Extracted records
BEGIN
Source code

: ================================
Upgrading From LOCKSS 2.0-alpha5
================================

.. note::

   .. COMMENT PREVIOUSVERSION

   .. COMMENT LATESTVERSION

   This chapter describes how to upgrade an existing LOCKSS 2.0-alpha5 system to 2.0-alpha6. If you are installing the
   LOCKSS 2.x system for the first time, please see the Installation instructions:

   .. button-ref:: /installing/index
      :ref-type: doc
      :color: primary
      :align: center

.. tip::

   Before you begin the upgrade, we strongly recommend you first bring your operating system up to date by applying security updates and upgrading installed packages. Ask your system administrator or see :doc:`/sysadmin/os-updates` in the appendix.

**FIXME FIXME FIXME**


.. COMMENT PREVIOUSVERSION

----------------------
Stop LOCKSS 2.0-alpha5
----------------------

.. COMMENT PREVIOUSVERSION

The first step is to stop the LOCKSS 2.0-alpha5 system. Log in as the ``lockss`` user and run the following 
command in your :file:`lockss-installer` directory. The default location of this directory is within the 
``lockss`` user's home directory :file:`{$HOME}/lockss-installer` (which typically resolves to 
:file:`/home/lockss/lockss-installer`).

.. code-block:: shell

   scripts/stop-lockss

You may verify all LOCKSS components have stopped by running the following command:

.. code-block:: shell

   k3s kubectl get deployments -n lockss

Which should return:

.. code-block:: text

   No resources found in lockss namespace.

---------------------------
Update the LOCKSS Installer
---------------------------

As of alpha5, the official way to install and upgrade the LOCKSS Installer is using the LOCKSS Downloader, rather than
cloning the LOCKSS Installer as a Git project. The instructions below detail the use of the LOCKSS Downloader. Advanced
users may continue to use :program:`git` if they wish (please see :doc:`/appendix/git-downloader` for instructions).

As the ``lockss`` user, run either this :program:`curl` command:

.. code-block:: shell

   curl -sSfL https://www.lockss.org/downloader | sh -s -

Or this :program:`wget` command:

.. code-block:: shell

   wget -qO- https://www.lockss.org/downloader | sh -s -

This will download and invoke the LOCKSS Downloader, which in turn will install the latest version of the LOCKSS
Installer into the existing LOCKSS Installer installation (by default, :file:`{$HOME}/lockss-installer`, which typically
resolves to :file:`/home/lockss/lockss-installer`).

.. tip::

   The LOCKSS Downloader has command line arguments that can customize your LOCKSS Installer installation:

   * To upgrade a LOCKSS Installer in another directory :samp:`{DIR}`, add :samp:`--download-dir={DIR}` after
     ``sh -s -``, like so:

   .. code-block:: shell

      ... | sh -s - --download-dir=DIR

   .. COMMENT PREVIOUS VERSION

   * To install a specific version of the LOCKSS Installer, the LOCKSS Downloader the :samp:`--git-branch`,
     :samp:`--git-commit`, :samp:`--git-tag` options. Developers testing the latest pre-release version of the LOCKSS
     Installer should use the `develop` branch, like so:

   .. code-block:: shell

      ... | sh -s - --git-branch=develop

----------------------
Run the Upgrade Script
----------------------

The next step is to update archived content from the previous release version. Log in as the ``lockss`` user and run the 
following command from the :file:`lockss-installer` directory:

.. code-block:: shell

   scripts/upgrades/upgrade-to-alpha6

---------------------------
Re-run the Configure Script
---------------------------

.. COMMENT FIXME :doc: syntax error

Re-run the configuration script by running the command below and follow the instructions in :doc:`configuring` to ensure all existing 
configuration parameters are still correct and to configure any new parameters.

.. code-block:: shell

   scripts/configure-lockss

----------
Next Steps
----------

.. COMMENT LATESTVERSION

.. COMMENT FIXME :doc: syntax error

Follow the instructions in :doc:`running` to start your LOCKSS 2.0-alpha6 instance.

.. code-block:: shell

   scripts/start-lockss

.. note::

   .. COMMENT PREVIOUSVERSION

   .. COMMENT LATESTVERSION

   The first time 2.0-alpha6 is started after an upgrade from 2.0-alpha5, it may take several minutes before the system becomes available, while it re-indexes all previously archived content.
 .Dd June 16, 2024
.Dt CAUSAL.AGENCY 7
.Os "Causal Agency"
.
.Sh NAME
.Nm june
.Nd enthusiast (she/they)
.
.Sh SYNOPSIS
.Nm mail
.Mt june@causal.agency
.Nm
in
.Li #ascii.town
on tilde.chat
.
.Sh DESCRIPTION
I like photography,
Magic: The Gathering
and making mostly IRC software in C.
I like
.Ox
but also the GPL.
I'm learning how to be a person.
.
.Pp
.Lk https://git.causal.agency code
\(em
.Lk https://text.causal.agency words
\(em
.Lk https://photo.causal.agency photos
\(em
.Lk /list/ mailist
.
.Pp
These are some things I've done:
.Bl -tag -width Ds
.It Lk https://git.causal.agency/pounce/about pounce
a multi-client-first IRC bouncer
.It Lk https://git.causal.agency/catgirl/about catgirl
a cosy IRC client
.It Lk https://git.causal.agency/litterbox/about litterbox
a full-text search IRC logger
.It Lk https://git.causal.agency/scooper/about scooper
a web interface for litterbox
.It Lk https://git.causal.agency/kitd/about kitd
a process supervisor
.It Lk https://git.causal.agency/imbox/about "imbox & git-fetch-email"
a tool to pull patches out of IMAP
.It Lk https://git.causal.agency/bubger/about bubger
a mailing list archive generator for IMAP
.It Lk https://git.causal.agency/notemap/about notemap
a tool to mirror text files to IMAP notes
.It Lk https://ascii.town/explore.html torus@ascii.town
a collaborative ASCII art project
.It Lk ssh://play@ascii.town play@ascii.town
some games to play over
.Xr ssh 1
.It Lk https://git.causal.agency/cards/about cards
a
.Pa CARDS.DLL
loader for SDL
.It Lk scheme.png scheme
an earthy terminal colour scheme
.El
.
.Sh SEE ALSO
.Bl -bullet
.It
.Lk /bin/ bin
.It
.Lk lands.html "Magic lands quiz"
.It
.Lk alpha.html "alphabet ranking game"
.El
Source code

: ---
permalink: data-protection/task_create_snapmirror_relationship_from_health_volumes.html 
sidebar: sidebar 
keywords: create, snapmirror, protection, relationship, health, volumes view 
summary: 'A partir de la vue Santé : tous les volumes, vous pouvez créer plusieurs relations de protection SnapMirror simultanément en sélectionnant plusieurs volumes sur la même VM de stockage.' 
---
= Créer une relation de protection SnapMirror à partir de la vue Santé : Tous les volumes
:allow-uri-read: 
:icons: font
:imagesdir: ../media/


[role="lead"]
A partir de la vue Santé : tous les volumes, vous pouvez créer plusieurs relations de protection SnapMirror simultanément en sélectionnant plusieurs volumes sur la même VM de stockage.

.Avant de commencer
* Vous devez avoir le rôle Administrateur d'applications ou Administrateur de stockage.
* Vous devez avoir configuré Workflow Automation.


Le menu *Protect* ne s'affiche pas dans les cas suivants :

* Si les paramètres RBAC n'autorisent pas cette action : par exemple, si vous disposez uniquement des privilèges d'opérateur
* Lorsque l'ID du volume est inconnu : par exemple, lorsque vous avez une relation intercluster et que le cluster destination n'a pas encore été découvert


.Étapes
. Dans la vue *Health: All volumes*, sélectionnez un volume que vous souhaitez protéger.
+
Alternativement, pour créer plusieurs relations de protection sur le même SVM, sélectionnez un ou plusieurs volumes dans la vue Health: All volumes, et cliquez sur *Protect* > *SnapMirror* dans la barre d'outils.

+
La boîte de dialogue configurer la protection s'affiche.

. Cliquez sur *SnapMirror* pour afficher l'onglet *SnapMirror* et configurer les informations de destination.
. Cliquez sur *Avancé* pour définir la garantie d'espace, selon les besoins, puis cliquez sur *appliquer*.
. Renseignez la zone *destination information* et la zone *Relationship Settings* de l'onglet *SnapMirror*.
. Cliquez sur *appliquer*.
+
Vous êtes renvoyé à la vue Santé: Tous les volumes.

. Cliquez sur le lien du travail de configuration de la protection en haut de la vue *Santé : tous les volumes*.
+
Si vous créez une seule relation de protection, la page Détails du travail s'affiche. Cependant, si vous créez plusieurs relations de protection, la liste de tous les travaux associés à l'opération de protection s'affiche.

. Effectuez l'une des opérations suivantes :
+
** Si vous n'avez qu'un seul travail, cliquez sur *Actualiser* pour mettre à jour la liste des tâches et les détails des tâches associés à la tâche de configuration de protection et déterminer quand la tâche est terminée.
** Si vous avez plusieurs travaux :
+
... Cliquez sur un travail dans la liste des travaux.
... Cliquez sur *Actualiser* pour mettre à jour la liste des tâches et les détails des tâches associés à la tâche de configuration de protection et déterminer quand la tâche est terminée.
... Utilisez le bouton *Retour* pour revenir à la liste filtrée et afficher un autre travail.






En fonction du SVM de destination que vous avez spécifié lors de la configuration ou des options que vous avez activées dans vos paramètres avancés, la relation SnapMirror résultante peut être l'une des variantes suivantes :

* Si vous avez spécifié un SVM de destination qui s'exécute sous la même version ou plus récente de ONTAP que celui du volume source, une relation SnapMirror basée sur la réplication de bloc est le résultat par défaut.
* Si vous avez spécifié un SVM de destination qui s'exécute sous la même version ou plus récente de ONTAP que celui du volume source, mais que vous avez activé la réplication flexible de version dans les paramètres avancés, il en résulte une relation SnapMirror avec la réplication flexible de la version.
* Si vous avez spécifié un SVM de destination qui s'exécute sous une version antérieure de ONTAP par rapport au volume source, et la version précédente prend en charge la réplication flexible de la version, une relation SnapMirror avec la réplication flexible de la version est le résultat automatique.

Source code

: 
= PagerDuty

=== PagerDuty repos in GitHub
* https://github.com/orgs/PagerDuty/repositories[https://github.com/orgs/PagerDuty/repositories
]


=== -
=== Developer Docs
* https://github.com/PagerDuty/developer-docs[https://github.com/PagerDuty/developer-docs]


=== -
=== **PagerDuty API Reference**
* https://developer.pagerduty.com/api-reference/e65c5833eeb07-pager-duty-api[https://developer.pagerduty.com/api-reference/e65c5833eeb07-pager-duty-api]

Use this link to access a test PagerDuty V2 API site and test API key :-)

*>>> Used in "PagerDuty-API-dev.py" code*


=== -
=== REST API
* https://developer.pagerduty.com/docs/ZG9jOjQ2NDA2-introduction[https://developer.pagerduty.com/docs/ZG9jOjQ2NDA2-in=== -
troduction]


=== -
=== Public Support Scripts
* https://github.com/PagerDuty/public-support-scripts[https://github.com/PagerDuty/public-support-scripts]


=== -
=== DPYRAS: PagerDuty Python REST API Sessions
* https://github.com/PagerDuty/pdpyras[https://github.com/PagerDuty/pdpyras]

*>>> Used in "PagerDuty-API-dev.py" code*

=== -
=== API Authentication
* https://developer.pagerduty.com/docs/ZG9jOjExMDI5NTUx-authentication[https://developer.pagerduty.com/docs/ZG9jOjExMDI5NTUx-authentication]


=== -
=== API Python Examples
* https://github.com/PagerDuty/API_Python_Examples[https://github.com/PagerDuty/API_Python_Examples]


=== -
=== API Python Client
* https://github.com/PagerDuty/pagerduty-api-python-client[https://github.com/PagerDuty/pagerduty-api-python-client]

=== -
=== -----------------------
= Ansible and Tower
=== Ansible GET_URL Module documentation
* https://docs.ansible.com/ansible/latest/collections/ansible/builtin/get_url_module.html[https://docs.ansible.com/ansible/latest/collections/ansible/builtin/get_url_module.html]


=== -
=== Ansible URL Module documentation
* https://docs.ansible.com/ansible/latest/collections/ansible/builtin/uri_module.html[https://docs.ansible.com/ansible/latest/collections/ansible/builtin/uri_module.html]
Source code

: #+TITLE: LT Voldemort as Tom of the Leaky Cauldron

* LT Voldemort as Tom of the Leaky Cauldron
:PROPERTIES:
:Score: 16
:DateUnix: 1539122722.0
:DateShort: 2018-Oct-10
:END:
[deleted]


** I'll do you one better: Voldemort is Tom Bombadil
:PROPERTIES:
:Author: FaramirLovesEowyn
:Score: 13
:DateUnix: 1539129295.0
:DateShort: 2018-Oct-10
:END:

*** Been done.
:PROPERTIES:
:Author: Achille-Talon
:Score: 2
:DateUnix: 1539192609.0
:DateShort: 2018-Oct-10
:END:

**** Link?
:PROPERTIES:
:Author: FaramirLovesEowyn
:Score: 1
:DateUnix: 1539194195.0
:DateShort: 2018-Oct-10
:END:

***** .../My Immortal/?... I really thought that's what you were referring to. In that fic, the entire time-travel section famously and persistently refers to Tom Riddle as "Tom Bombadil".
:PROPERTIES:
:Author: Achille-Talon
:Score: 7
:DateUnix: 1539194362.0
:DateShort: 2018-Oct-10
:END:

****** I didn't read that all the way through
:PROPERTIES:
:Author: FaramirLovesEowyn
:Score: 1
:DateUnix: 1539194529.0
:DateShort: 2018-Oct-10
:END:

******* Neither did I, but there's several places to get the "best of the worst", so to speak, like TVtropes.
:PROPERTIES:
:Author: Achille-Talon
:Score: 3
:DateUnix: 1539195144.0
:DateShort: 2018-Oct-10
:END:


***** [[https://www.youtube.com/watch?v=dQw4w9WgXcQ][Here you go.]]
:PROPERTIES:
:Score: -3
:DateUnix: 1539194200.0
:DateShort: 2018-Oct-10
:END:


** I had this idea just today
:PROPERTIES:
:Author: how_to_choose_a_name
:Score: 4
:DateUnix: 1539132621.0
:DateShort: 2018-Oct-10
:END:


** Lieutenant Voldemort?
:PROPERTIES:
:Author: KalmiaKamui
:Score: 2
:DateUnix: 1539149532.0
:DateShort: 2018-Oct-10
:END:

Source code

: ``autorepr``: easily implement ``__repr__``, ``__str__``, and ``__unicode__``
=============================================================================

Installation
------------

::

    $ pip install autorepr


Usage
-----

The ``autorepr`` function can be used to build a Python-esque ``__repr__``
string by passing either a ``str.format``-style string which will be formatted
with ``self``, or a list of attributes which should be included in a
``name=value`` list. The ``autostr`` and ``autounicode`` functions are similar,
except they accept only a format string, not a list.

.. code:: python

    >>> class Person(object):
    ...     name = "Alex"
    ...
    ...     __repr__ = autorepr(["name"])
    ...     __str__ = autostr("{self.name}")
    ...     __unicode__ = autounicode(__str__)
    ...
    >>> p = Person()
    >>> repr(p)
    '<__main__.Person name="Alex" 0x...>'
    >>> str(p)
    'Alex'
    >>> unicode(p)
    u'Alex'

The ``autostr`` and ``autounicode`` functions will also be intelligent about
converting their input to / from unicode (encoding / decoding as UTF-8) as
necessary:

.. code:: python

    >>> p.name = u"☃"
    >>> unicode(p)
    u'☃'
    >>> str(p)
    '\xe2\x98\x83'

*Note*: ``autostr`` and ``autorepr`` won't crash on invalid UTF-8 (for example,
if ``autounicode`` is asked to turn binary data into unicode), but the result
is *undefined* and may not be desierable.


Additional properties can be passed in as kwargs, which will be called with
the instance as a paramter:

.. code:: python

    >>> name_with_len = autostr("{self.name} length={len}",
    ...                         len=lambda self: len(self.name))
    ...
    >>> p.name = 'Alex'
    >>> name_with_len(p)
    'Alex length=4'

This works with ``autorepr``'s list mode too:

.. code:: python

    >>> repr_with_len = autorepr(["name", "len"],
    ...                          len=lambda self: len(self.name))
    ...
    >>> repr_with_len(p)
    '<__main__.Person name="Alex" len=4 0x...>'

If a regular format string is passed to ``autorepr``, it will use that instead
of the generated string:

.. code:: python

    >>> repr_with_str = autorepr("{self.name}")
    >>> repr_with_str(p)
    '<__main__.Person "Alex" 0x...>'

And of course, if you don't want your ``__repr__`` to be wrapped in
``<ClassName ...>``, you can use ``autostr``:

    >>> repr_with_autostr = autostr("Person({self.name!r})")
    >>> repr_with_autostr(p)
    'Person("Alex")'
END
WORK TASK
Write out word for word only the lines from the start of the entries down to the line with "users may continue", please, including both ends.

REPLY
Source code

: ================================
Upgrading From LOCKSS 2.0-alpha5
================================

.. note::

   .. COMMENT PREVIOUSVERSION

   .. COMMENT LATESTVERSION

   This chapter describes how to upgrade an existing LOCKSS 2.0-alpha5 system to 2.0-alpha6. If you are installing the
   LOCKSS 2.x system for the first time, please see the Installation instructions:

   .. button-ref:: /installing/index
      :ref-type: doc
      :color: primary
      :align: center

.. tip::

   Before you begin the upgrade, we strongly recommend you first bring your operating system up to date by applying security updates and upgrading installed packages. Ask your system administrator or see :doc:`/sysadmin/os-updates` in the appendix.

**FIXME FIXME FIXME**


.. COMMENT PREVIOUSVERSION

----------------------
Stop LOCKSS 2.0-alpha5
----------------------

.. COMMENT PREVIOUSVERSION

The first step is to stop the LOCKSS 2.0-alpha5 system. Log in as the ``lockss`` user and run the following 
command in your :file:`lockss-installer` directory. The default location of this directory is within the 
``lockss`` user's home directory :file:`{$HOME}/lockss-installer` (which typically resolves to 
:file:`/home/lockss/lockss-installer`).

.. code-block:: shell

   scripts/stop-lockss

You may verify all LOCKSS components have stopped by running the following command:

.. code-block:: shell

   k3s kubectl get deployments -n lockss

Which should return:

.. code-block:: text

   No resources found in lockss namespace.

---------------------------
Update the LOCKSS Installer
---------------------------

As of alpha5, the official way to install and upgrade the LOCKSS Installer is using the LOCKSS Downloader, rather than
cloning the LOCKSS Installer as a Git project. The instructions below detail the use of the LOCKSS Downloader. Advanced
users may continue to use :program:`git` if they wish (please see :doc:`/appendix/git-downloader` for instructions).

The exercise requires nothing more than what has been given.